**Exercise prompt**
According to the article on Visant, which two firms have been hired as advisors to the company?

**Source document**
• • • • •
Financial Times FT.com

Visant to review strategic and capital market options; break-up possible, source says

By Mark Eissman in Chicago

Published: July 4 2007 02:39 | Last updated: July 4 2007 02:39

Please email ft@mergermarket.com or call EMEA: + 44 (0)20 7059 6105 Americas: +1 212 686-5277 Asia-Pacific: +852 2158 9730 for further information on mergermarket and how to receive more articles like the one below.
--------------------------------------------------------------------------------------------------------

Visant Corp., a New-York based school-related products and marketing and publishing company, is currently reviewing strategic and capital market options, according to a regulatory filing.

A source familiar with the situation confirmed a wire service report that the options under consideration including a possible sale, and that Goldman Sachs and Credit Suisse have been hired as advisors to the privately-held company.

The source said that a partial divestment, an IPO, or a recapitalization would also be under consideration, noting that the regulatory filing reveals that “capital market options” are also under consideration.

Visant, according to regulatory filings, is controlled by affiliates of Kohlberg Kravis Roberts and DLJ Merchant Banking Partners and reported approximately USD 1.2bn in net sales and nearly USD 285m in EBITDA last year.

In the first quarter of this year, ended 31 March, Visant reported that net consolidated sales were up 12.% over the same quarter last year, reducing a consolidated net consolidated loss from continuing operations from USD 1.5m to USD 1.1m for the most recent quarter.

Visant’s consolidated Adjusted EBITDA from continuing operations was USD 46m for the first quarter of 2007 compared to Adjusted EBITDA from continuing operations of USD 46.4 million for the first quarter of 2006, according to regulatory filings.

The source said that variability in Visant’s business – it has three business segments, yearbook, scholastic, and marketing and publishing - made purchase price comparisons difficult, but that if typical multiples such as 10 times EBITDA or more are utilized, that Visant as a whole could sell for USD 2.85bn or more.

The source said that the yearbook segment, that provides publication, marketing and sales services regarding yearbooks, and the scholastic segment, that provides graduation products to schools, fit together better and that it is possible that a potential purchase could be interested in those two segments and not the company’s third segment.

That third segment, which provides marketing and publishing services related to personal care and cosmetic products, could be of interest to other potential purchasers, the source said.

A prime part of Visant, according to the source, is the more than 100-year-old, Minnesota-based Jostens, whose products include yearbooks, class rings, graduation products and products for athletic champions and their fans.
• • • • •
**Data for review**
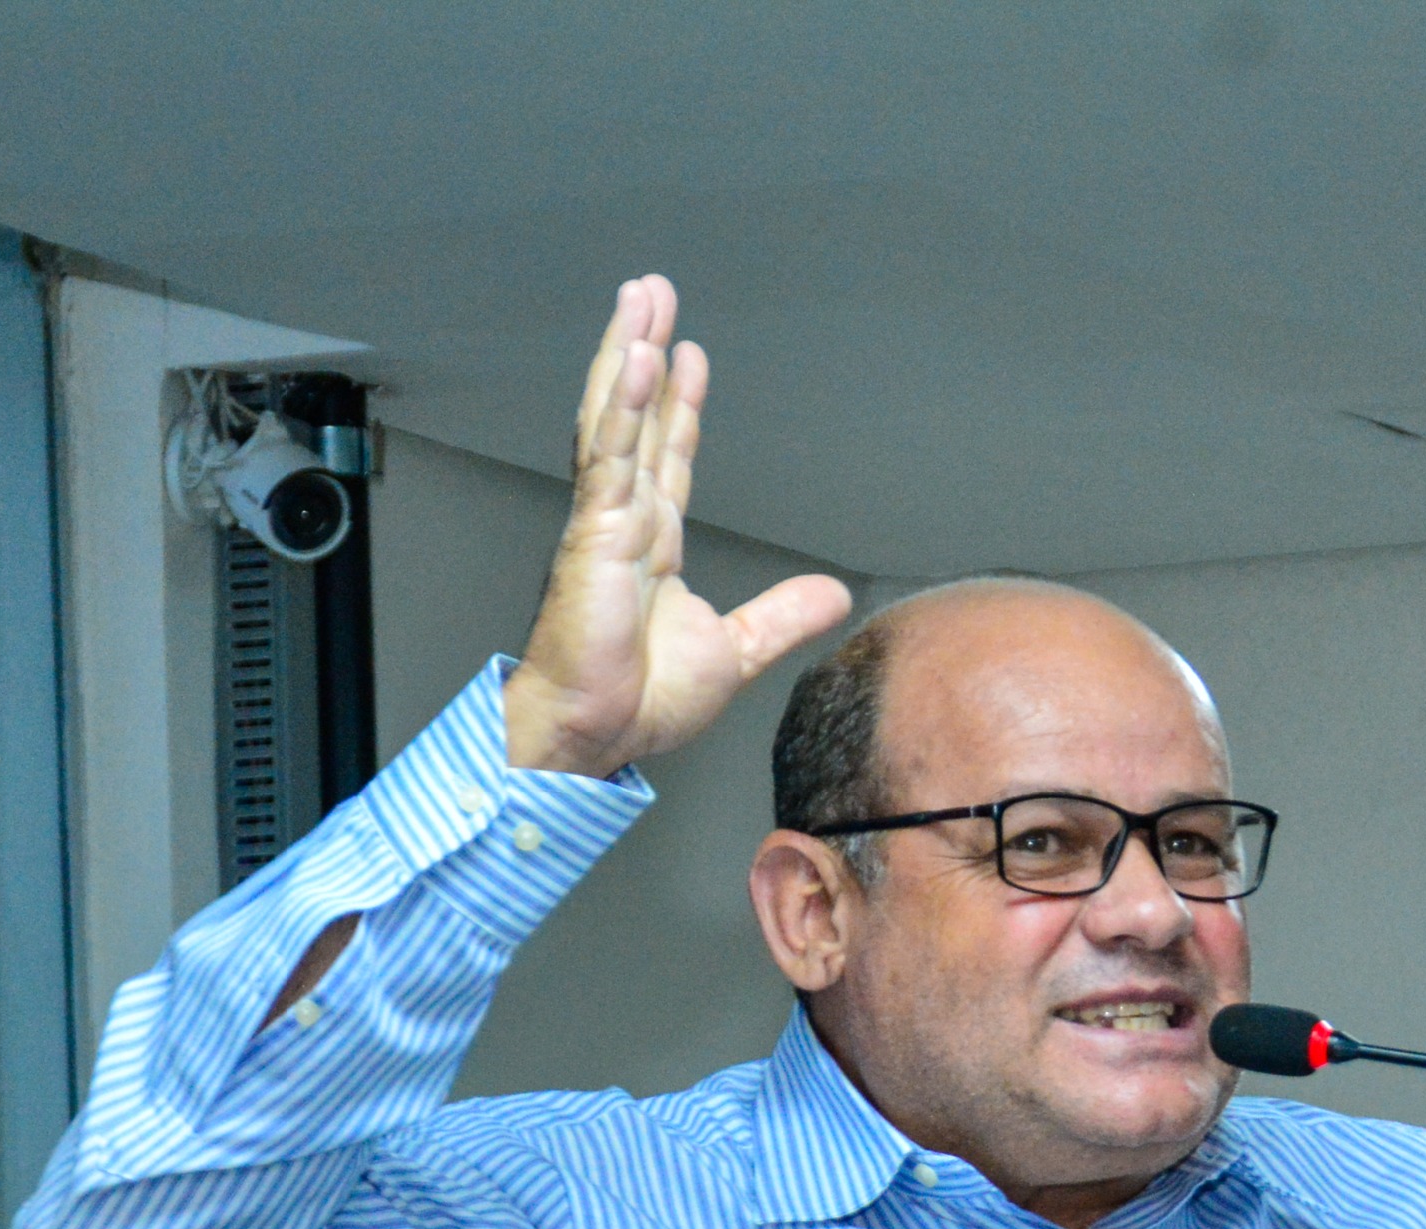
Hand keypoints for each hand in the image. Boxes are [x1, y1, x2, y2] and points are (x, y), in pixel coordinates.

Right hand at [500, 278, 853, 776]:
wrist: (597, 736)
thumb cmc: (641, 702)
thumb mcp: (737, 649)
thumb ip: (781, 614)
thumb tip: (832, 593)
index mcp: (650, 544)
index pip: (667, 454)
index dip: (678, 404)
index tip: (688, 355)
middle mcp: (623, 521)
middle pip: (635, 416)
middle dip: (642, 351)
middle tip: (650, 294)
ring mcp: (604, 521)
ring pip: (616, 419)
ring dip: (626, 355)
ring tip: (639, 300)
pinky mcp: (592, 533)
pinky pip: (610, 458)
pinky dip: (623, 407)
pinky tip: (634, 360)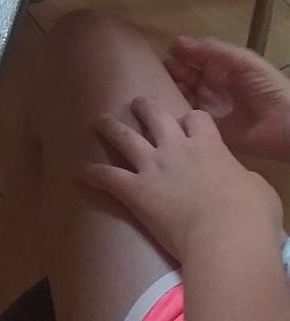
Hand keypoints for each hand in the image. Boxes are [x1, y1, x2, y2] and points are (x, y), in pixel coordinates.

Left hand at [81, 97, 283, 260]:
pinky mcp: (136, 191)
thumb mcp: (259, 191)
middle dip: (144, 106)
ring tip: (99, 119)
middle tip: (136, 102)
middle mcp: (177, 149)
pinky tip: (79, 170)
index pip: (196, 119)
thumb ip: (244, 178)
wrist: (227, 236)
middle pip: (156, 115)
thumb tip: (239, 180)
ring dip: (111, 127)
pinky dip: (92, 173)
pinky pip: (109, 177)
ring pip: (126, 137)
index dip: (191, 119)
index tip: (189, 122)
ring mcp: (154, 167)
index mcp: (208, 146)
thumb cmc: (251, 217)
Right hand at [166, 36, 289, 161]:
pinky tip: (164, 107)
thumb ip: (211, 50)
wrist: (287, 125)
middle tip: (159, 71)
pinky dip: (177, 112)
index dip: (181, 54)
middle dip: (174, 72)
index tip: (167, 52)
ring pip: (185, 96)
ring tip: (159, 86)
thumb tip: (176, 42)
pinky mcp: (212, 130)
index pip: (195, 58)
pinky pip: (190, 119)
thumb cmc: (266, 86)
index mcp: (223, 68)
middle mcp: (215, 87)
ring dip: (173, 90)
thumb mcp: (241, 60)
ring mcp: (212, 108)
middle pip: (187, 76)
• • • • •
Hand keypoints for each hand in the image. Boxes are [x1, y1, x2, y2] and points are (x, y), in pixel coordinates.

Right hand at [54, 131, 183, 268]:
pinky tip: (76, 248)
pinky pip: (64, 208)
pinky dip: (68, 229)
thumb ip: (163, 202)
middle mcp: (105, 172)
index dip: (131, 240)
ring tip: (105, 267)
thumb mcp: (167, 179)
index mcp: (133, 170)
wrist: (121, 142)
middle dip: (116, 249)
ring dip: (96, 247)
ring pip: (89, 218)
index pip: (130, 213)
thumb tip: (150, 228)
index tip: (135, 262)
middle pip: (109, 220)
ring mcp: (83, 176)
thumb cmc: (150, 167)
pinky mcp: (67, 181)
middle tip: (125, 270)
• • • • •
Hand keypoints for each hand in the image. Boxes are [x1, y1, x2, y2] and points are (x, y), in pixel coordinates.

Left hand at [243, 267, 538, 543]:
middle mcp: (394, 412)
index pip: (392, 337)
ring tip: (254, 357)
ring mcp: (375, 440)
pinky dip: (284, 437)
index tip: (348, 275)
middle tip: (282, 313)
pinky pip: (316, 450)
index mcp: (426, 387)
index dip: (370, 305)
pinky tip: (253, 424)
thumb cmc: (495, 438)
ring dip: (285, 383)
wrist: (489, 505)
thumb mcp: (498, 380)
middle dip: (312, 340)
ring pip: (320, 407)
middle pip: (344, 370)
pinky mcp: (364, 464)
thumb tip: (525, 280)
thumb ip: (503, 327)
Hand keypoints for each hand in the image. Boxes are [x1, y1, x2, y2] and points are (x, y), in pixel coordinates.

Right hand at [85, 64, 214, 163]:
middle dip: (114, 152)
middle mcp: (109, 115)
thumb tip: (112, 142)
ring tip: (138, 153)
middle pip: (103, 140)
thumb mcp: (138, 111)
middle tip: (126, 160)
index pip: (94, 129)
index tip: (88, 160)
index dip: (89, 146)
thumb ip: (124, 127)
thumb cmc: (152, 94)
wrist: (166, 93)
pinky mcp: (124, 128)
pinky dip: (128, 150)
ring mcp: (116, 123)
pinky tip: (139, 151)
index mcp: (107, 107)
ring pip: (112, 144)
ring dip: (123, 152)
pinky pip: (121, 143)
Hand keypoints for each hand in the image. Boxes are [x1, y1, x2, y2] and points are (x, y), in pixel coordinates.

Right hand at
• • • • •
**Answer to this exercise**
Goldman Sachs and Credit Suisse.